Peter Fernandez não é mais o CEO da 99, segundo comunicado oficial da empresa divulgado nesta segunda-feira (23).  A companhia brasileira de transporte individual agora será liderada por Tony Qiu, que veio direto da Didi, o conglomerado chinês que comprou a 99 em janeiro deste ano. Fernandez continua na 99, mas como consultor estratégico, cargo similar ao que ocupava antes de se tornar o CEO.

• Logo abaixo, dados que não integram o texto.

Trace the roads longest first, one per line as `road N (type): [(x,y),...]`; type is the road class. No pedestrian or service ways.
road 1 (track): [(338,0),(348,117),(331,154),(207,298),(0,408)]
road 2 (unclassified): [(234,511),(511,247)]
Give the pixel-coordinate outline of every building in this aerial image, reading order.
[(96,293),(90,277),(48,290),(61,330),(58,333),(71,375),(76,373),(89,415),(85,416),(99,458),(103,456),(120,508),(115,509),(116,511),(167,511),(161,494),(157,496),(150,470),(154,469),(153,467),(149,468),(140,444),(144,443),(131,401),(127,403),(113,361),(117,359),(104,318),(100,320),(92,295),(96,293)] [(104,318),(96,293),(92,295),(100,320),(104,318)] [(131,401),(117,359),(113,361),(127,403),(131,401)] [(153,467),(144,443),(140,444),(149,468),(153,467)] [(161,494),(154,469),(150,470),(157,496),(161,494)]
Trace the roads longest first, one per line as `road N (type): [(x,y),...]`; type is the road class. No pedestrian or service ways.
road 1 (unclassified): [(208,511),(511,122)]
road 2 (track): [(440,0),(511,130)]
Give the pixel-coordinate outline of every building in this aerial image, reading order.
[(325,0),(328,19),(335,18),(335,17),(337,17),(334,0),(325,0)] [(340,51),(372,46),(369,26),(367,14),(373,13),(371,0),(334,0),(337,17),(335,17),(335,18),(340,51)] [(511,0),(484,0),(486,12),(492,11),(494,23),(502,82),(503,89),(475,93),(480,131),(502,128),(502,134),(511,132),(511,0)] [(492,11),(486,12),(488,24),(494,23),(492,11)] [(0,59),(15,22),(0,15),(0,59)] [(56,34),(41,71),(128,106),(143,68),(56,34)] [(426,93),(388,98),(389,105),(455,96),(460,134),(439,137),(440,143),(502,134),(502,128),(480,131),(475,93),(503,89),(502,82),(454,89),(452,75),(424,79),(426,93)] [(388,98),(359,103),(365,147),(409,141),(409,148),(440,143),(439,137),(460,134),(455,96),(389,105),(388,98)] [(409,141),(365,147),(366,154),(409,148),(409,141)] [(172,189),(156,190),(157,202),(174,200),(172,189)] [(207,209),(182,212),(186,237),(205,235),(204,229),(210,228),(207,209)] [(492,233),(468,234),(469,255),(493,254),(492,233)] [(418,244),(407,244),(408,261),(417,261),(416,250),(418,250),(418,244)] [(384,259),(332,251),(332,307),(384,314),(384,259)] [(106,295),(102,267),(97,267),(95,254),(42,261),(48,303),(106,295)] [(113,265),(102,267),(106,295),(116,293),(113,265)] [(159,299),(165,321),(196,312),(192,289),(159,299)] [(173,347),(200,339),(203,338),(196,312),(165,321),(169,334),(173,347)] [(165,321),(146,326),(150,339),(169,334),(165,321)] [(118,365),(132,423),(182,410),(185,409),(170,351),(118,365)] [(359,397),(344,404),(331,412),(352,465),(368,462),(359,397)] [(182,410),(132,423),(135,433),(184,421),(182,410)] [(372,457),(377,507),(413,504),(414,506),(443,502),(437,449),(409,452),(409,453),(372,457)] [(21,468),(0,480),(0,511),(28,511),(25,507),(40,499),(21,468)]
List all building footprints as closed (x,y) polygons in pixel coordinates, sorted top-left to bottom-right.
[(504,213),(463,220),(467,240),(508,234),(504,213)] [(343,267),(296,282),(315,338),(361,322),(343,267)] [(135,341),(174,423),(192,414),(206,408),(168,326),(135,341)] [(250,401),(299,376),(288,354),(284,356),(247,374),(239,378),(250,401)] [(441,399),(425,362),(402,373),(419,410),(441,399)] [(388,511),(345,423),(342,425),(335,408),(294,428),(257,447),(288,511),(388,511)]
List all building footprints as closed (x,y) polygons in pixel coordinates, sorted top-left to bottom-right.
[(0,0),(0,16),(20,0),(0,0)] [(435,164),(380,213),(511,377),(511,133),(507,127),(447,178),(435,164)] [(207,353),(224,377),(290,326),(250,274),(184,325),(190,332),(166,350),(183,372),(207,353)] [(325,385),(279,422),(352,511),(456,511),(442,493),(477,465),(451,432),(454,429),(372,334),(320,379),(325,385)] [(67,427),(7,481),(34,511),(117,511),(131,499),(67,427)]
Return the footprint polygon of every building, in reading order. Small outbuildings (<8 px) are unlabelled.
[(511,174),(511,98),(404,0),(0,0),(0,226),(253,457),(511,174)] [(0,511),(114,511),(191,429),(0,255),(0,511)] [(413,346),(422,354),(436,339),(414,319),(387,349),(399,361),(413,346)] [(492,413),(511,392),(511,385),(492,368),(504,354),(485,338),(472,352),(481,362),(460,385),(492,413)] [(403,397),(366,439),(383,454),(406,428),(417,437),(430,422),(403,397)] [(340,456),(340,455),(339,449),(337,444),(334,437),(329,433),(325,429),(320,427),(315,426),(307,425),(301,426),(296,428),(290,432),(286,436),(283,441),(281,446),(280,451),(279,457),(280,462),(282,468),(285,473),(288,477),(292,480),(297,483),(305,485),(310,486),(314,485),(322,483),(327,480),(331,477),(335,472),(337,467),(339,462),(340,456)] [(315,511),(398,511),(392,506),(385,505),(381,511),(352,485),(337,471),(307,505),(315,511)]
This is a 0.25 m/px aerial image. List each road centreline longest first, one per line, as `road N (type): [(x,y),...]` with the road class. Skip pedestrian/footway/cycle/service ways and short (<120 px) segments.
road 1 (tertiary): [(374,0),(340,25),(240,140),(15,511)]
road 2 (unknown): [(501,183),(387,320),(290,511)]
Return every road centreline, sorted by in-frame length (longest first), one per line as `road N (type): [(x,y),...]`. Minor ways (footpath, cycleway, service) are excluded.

A 99 vive um momento extraordinário para o crescimento futuro

Qiu, por sua vez, comandava toda as operações de desenvolvimento internacional da Didi e, agora, se preocupará exclusivamente com o mercado brasileiro. O novo CEO também teve passagens por Bain Capital, Morgan Stanley e JP Morgan. Em um comunicado oficial da 99, Qiu disse que “a 99 vive um momento extraordinário para o crescimento futuro".

Não há, contudo, qualquer esclarecimento sobre o motivo da troca de CEO. Não sabemos se essa ação tem a ver com alguma estratégia internacional da Didi ou se a chinesa não estava satisfeita com a forma como Fernandez estava levando a 99 por aqui. De qualquer maneira, Qiu terá logo de cara alguns problemas para resolver.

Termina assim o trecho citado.